Nevertheless, my broader criticism stands: the statement I highlighted is wrong in fact and is unhelpful to the cause of reasoned debate because it blurs issues around economic rights, moral rights, contract law and industry practice into a blank statement that copyright == money.

I’ve offered Kim an opportunity to put her case here, if she chooses.


The Pirate Bay – sold!

datePosted on 20:30, June 30th, 2009 by Lew

Swedish company Global Gaming Factory X claims to have bought The Pirate Bay, in a press release declaring the acquisition. At the same time, they purchased Peerialism, which has developed “peerialistic” content-sharing models; new models which keep content-owners as happy as consumers. Or so they reckon. The purpose of the acquisition appears to be a move away from a content distribution model of questionable legality and toward a “third way” model of sorts.

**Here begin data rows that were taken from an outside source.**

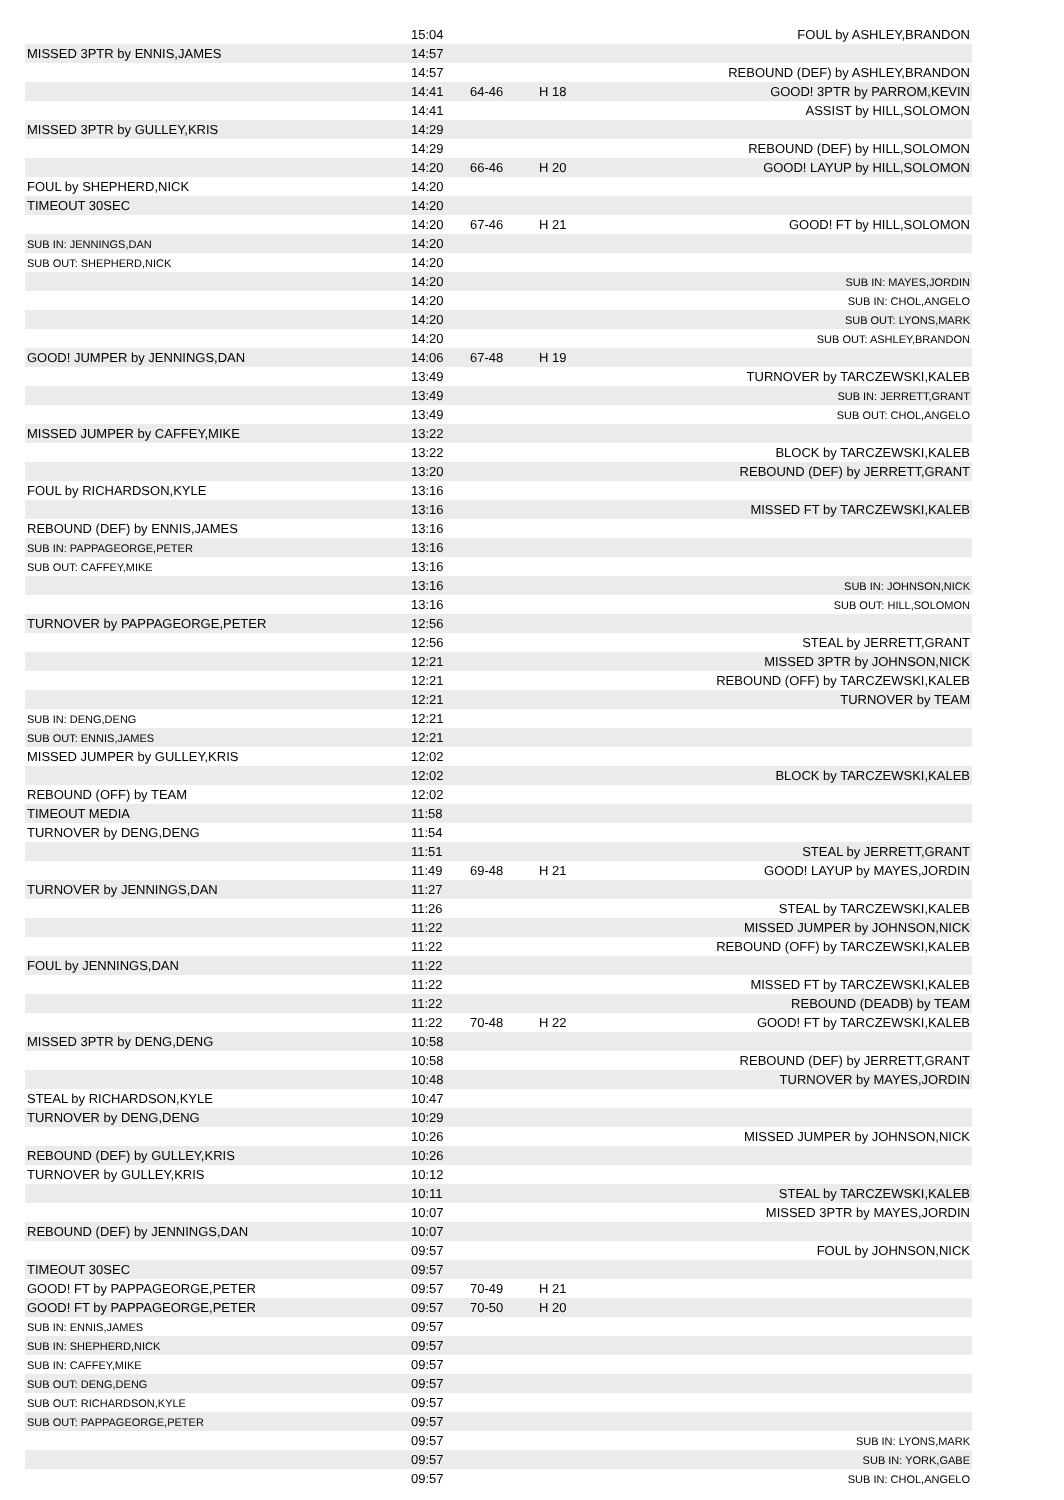| | 15:04 | | | FOUL by ASHLEY,BRANDON |
| MISSED 3PTR by ENNIS,JAMES | 14:57 | | | |
| | 14:57 | | | REBOUND (DEF) by ASHLEY,BRANDON |
| | 14:41 | 64-46 | H 18 | GOOD! 3PTR by PARROM,KEVIN |
| | 14:41 | | | ASSIST by HILL,SOLOMON |
| MISSED 3PTR by GULLEY,KRIS | 14:29 | | | |
| | 14:29 | | | REBOUND (DEF) by HILL,SOLOMON |
| | 14:20 | 66-46 | H 20 | GOOD! LAYUP by HILL,SOLOMON |
| FOUL by SHEPHERD,NICK | 14:20 | | | |
| TIMEOUT 30SEC | 14:20 | | | |
| | 14:20 | 67-46 | H 21 | GOOD! FT by HILL,SOLOMON |
| SUB IN: JENNINGS,DAN | 14:20 | | | |
| SUB OUT: SHEPHERD,NICK | 14:20 | | | |
| | 14:20 | | | SUB IN: MAYES,JORDIN |
| | 14:20 | | | SUB IN: CHOL,ANGELO |
| | 14:20 | | | SUB OUT: LYONS,MARK |
| | 14:20 | | | SUB OUT: ASHLEY,BRANDON |
| GOOD! JUMPER by JENNINGS,DAN | 14:06 | 67-48 | H 19 | |
| | 13:49 | | | TURNOVER by TARCZEWSKI,KALEB |
| | 13:49 | | | SUB IN: JERRETT,GRANT |
| | 13:49 | | | SUB OUT: CHOL,ANGELO |
| MISSED JUMPER by CAFFEY,MIKE | 13:22 | | | |
| | 13:22 | | | BLOCK by TARCZEWSKI,KALEB |
| | 13:20 | | | REBOUND (DEF) by JERRETT,GRANT |
| FOUL by RICHARDSON,KYLE | 13:16 | | | |
| | 13:16 | | | MISSED FT by TARCZEWSKI,KALEB |
| REBOUND (DEF) by ENNIS,JAMES | 13:16 | | | |
| SUB IN: PAPPAGEORGE,PETER | 13:16 | | | |
| SUB OUT: CAFFEY,MIKE | 13:16 | | | |
| | 13:16 | | | SUB IN: JOHNSON,NICK |
| | 13:16 | | | SUB OUT: HILL,SOLOMON |
| TURNOVER by PAPPAGEORGE,PETER | 12:56 | | | |
| | 12:56 | | | STEAL by JERRETT,GRANT |
| | 12:21 | | | MISSED 3PTR by JOHNSON,NICK |
| | 12:21 | | | REBOUND (OFF) by TARCZEWSKI,KALEB |
| | 12:21 | | | TURNOVER by TEAM |
| SUB IN: DENG,DENG | 12:21 | | | |
| SUB OUT: ENNIS,JAMES | 12:21 | | | |
| MISSED JUMPER by GULLEY,KRIS | 12:02 | | | |
| | 12:02 | | | BLOCK by TARCZEWSKI,KALEB |
| REBOUND (OFF) by TEAM | 12:02 | | | |
| TIMEOUT MEDIA | 11:58 | | | |
| TURNOVER by DENG,DENG | 11:54 | | | |
| | 11:51 | | | STEAL by JERRETT,GRANT |
| | 11:49 | 69-48 | H 21 | GOOD! LAYUP by MAYES,JORDIN |
| TURNOVER by JENNINGS,DAN | 11:27 | | | |
| | 11:26 | | | STEAL by TARCZEWSKI,KALEB |
| | 11:22 | | | MISSED JUMPER by JOHNSON,NICK |
| | 11:22 | | | REBOUND (OFF) by TARCZEWSKI,KALEB |
| FOUL by JENNINGS,DAN | 11:22 | | | |
| | 11:22 | | | MISSED FT by TARCZEWSKI,KALEB |
| | 11:22 | | | REBOUND (DEADB) by TEAM |
| | 11:22 | 70-48 | H 22 | GOOD! FT by TARCZEWSKI,KALEB |
| MISSED 3PTR by DENG,DENG | 10:58 | | | |
| | 10:58 | | | REBOUND (DEF) by JERRETT,GRANT |
| | 10:48 | | | TURNOVER by MAYES,JORDIN |
| STEAL by RICHARDSON,KYLE | 10:47 | | | |
| TURNOVER by DENG,DENG | 10:29 | | | |
| | 10:26 | | | MISSED JUMPER by JOHNSON,NICK |
| REBOUND (DEF) by GULLEY,KRIS | 10:26 | | | |
| TURNOVER by GULLEY,KRIS | 10:12 | | | |
| | 10:11 | | | STEAL by TARCZEWSKI,KALEB |
| | 10:07 | | | MISSED 3PTR by MAYES,JORDIN |
| REBOUND (DEF) by JENNINGS,DAN | 10:07 | | | |
| | 09:57 | | | FOUL by JOHNSON,NICK |
| TIMEOUT 30SEC | 09:57 | | | |
| GOOD! FT by PAPPAGEORGE,PETER | 09:57 | 70-49 | H 21 | |
| GOOD! FT by PAPPAGEORGE,PETER | 09:57 | 70-50 | H 20 | |
| SUB IN: ENNIS,JAMES | 09:57 | | | |
| SUB IN: SHEPHERD,NICK | 09:57 | | | |
| SUB IN: CAFFEY,MIKE | 09:57 | | | |
| SUB OUT: DENG,DENG | 09:57 | | | |
| SUB OUT: RICHARDSON,KYLE | 09:57 | | | |
| SUB OUT: PAPPAGEORGE,PETER | 09:57 | | | |
| | 09:57 | | | SUB IN: LYONS,MARK |
| | 09:57 | | | SUB IN: YORK,GABE |
| | 09:57 | | | SUB IN: CHOL,ANGELO |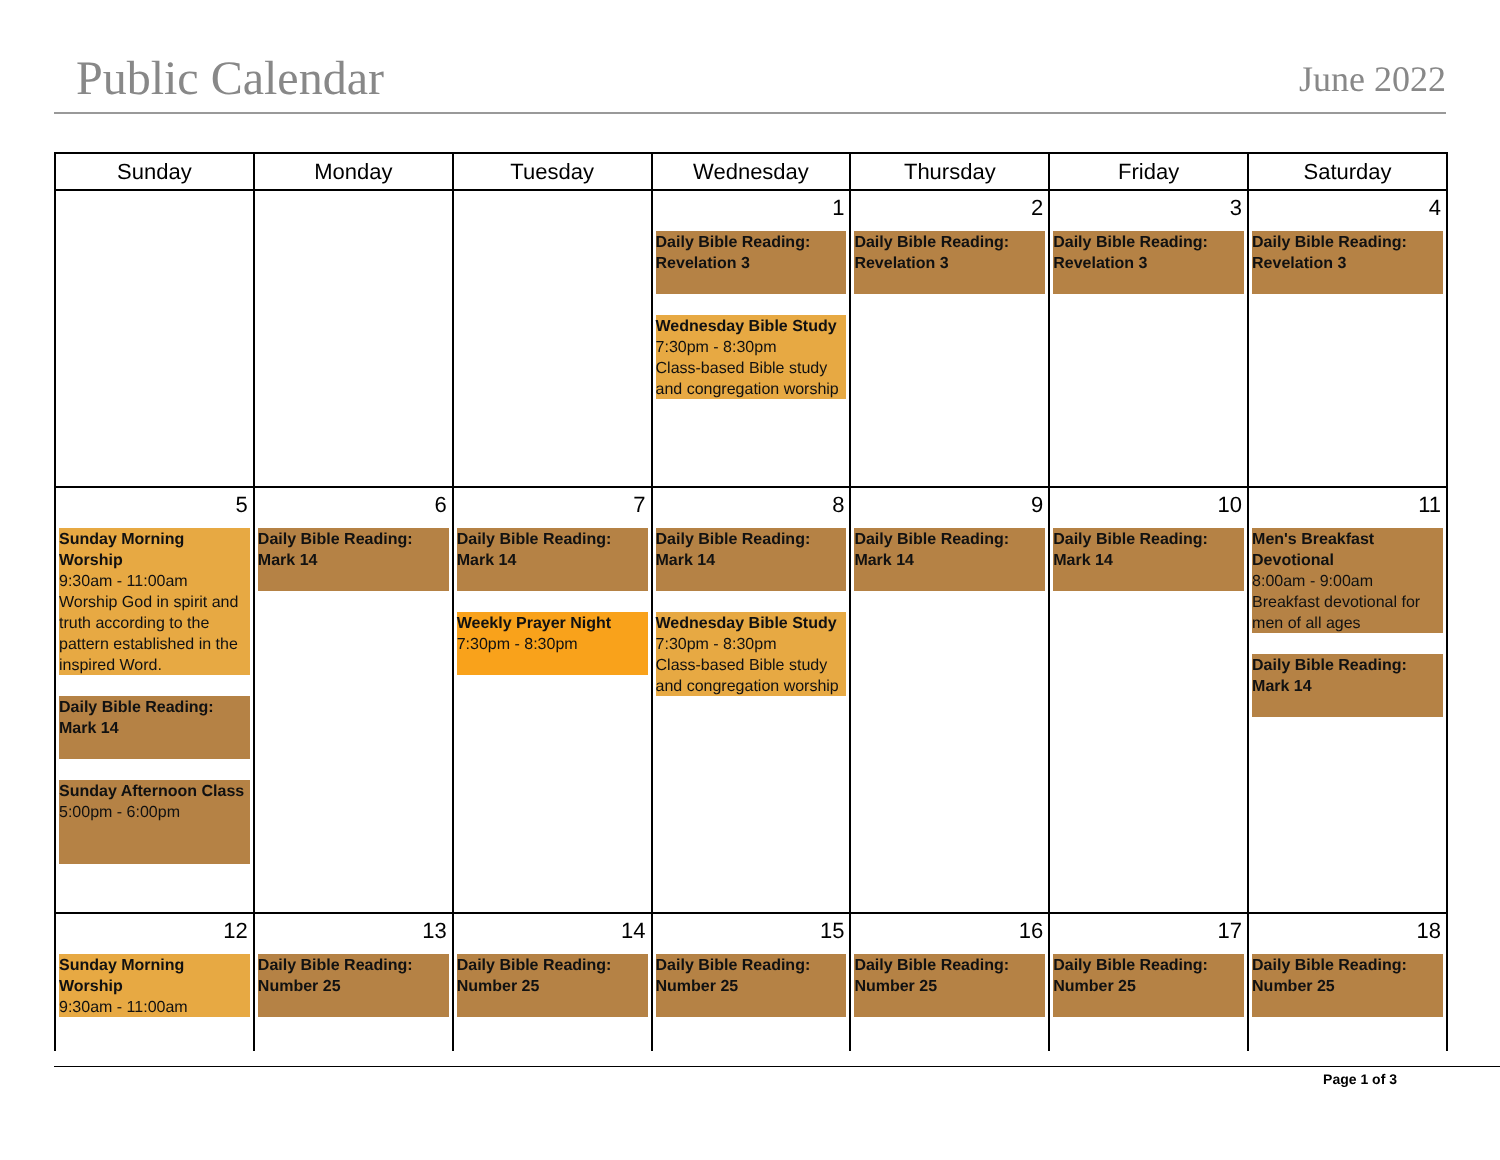Public Calendar
June 2022
| Sunday | Monday | Tuesday | Wednesday | Thursday | Friday | Saturday |
| --- | --- | --- | --- | --- | --- | --- |
| | | | 1 Daily Bible Reading: Revelation 3 Wednesday Bible Study 7:30pm - 8:30pm Class-based Bible study and congregation worship | 2 Daily Bible Reading: Revelation 3 | 3 Daily Bible Reading: Revelation 3 | 4 Daily Bible Reading: Revelation 3 |
| 5 Sunday Morning Worship 9:30am - 11:00am Worship God in spirit and truth according to the pattern established in the inspired Word. Daily Bible Reading: Mark 14 Sunday Afternoon Class 5:00pm - 6:00pm | 6 Daily Bible Reading: Mark 14 | 7 Daily Bible Reading: Mark 14 Weekly Prayer Night 7:30pm - 8:30pm | 8 Daily Bible Reading: Mark 14 Wednesday Bible Study 7:30pm - 8:30pm Class-based Bible study and congregation worship | 9 Daily Bible Reading: Mark 14 | 10 Daily Bible Reading: Mark 14 | 11 Men's Breakfast Devotional 8:00am - 9:00am Breakfast devotional for men of all ages Daily Bible Reading: Mark 14 |
| 12 Sunday Morning Worship 9:30am - 11:00am | 13 Daily Bible Reading: Number 25 | 14 Daily Bible Reading: Number 25 | 15 Daily Bible Reading: Number 25 | 16 Daily Bible Reading: Number 25 | 17 Daily Bible Reading: Number 25 | 18 Daily Bible Reading: Number 25 |
Page 1 of 3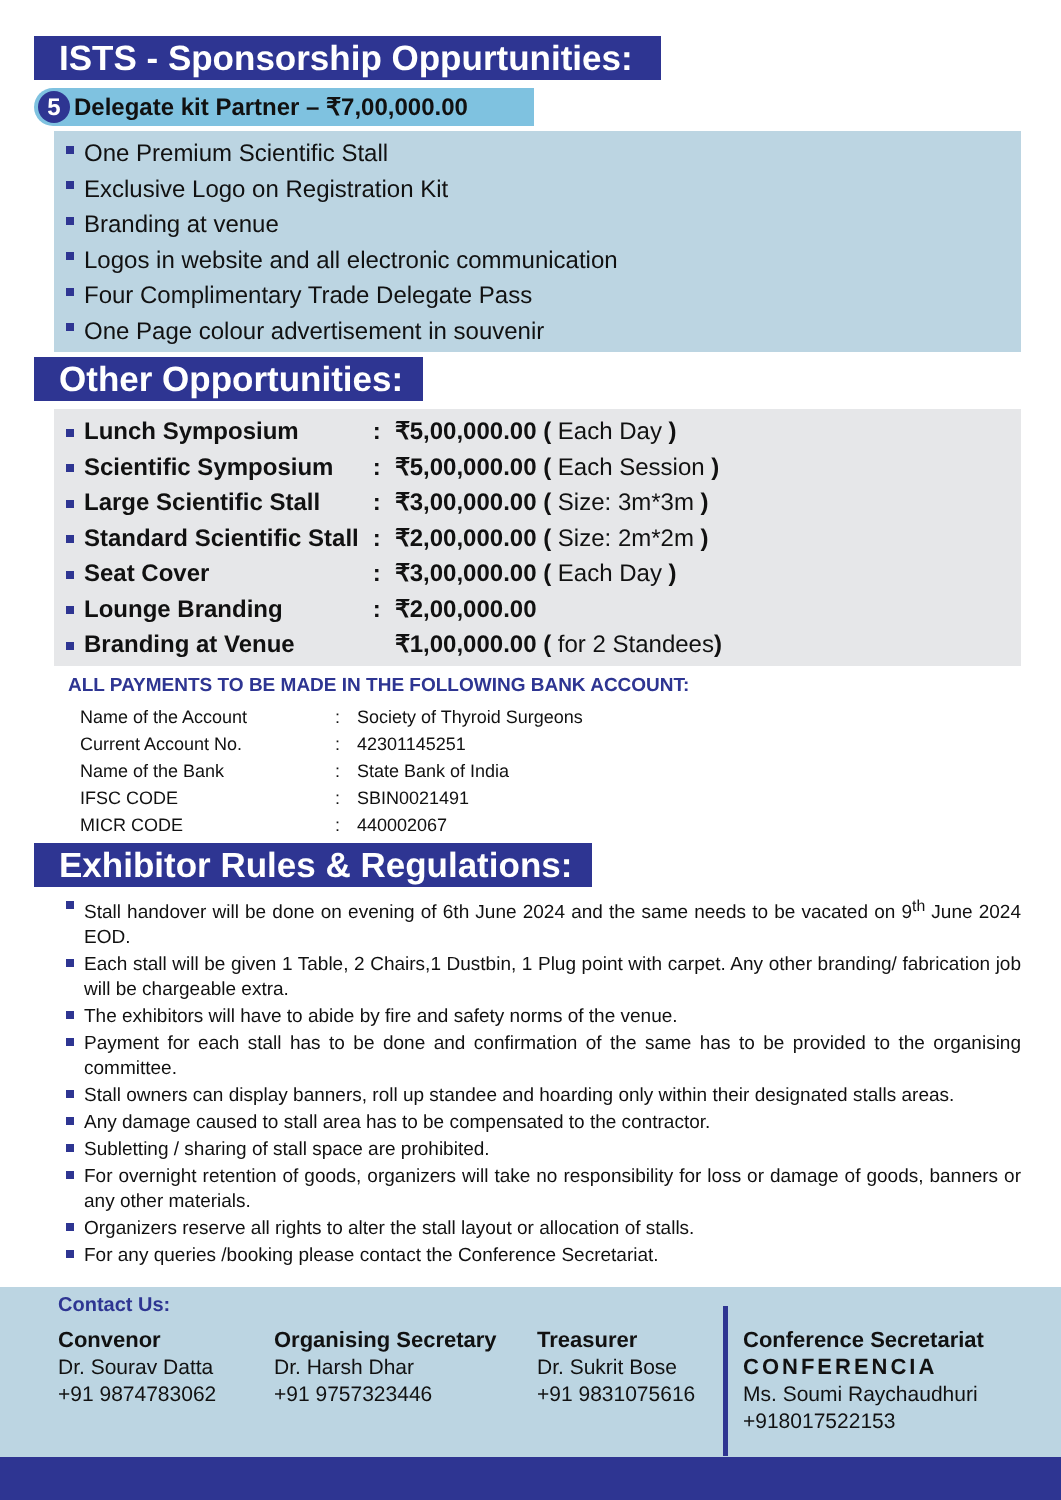ISTS - Sponsorship Oppurtunities:
5 Delegate kit Partner – ₹7,00,000.00
One Premium Scientific Stall
Exclusive Logo on Registration Kit
Branding at venue
Logos in website and all electronic communication
Four Complimentary Trade Delegate Pass
One Page colour advertisement in souvenir
Other Opportunities:
| Lunch Symposium | : | ₹5,00,000.00 ( Each Day ) |
| Scientific Symposium | : | ₹5,00,000.00 ( Each Session ) |
| Large Scientific Stall | : | ₹3,00,000.00 ( Size: 3m*3m ) |
| Standard Scientific Stall | : | ₹2,00,000.00 ( Size: 2m*2m ) |
| Seat Cover | : | ₹3,00,000.00 ( Each Day ) |
| Lounge Branding | : | ₹2,00,000.00 |
| Branding at Venue | | ₹1,00,000.00 ( for 2 Standees ) |
ALL PAYMENTS TO BE MADE IN THE FOLLOWING BANK ACCOUNT:
| Name of the Account | : | Society of Thyroid Surgeons |
| Current Account No. | : | 42301145251 |
| Name of the Bank | : | State Bank of India |
| IFSC CODE | : | SBIN0021491 |
| MICR CODE | : | 440002067 |
Exhibitor Rules & Regulations:
Stall handover will be done on evening of 6th June 2024 and the same needs to be vacated on 9<sup>th</sup> June 2024 EOD.
Each stall will be given 1 Table, 2 Chairs,1 Dustbin, 1 Plug point with carpet. Any other branding/ fabrication job will be chargeable extra.
The exhibitors will have to abide by fire and safety norms of the venue.
Payment for each stall has to be done and confirmation of the same has to be provided to the organising committee.
Stall owners can display banners, roll up standee and hoarding only within their designated stalls areas.
Any damage caused to stall area has to be compensated to the contractor.
Subletting / sharing of stall space are prohibited.
For overnight retention of goods, organizers will take no responsibility for loss or damage of goods, banners or any other materials.
Organizers reserve all rights to alter the stall layout or allocation of stalls.
For any queries /booking please contact the Conference Secretariat.
Contact Us:
Convenor
Dr. Sourav Datta
+91 9874783062
Organising Secretary
Dr. Harsh Dhar
+91 9757323446
Treasurer
Dr. Sukrit Bose
+91 9831075616
Conference Secretariat
CONFERENCIA
Ms. Soumi Raychaudhuri
+918017522153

We would like to introduce models which entail that content providers and copyright owners get paid for content that is downloaded via the site, ” said Hans Pandeya, CEO GGF. The Pirate Bay is a site that is among the top 100 most visited Internet sites in the world. However, in order to live on, The Pirate Bay requires a new business model, which satisfies the requirements and needs of all parties, content providers, broadband operators, end users, and the judiciary. Content creators and providers need to control their content and get paid for it. File sharers ‘need faster downloads and better quality, ” continues Hans Pandeya.

I don’t know how credible this all is; there’s no indication on the site that anything has changed. But if the news is legit, it is a major blow to the free content movement and the agenda which opposes rampant corporate control of information (about which I have written before). It could show that the fiercest ideological outlaws, people who have laughed in the face of legal and financial threats for years, are motivated by money after all. It also shows, perhaps, that losing a major lawsuit isn’t always a bad thing: it’s hard to see TPB, which has virtually no staff, assets or anything other than brand recognition being sold for SEK60m (NZ$12m) before the lawsuit and its Streisand Effect.

Edit: It’s now official, though they use the word “might” in a way the above-linked press release doesn’t.

Despite the price tag, that’s apparently not the point:

TPB is being sold for a great bit underneath it’s value if the money would be the interesting part. It’s not. The interesting thing is that the right people with the right attitude and possibilities keep running the site.

They also roll out a good lick of market-libertarian rhetoric in their favour:

On the internets, stuff dies if it doesn’t evolve. We don’t want that to happen. We’ve been working on this project for many years. It’s time to invite more people into the project, in a way that is secure and safe for everybody. We need that, or the site will die. And letting TPB die is the last thing that is allowed to happen! If the new owners will screw around with the site, nobody will keep using it. That’s the biggest insurance one can have that the site will be run in the way that we all want to. And – you can now not only share files but shares with people. Everybody can indeed be the owner of The Pirate Bay now. That’s awesome and will take the heat of us.

Just a bit too pat. My skepticism about their motives stands.



datePosted on 11:14, June 8th, 2009 by Lew

Although I never got around to doing the follow-up post on the political-symbolic aspects of the Pirate Bay case (for which you can all blame my baby daughter), one of the consequences of the guilty verdict I considered has come to pass: the Swedish Piratpartiet has won a seat in the European parliament, gaining more than 7% of the vote in Sweden.

How much change they can make in that bureaucratic behemoth is another matter but their election as a Streisand effect-like result of the Pirate Bay verdict which gave them an immense boost in public profile, shows that this is a political issue with teeth.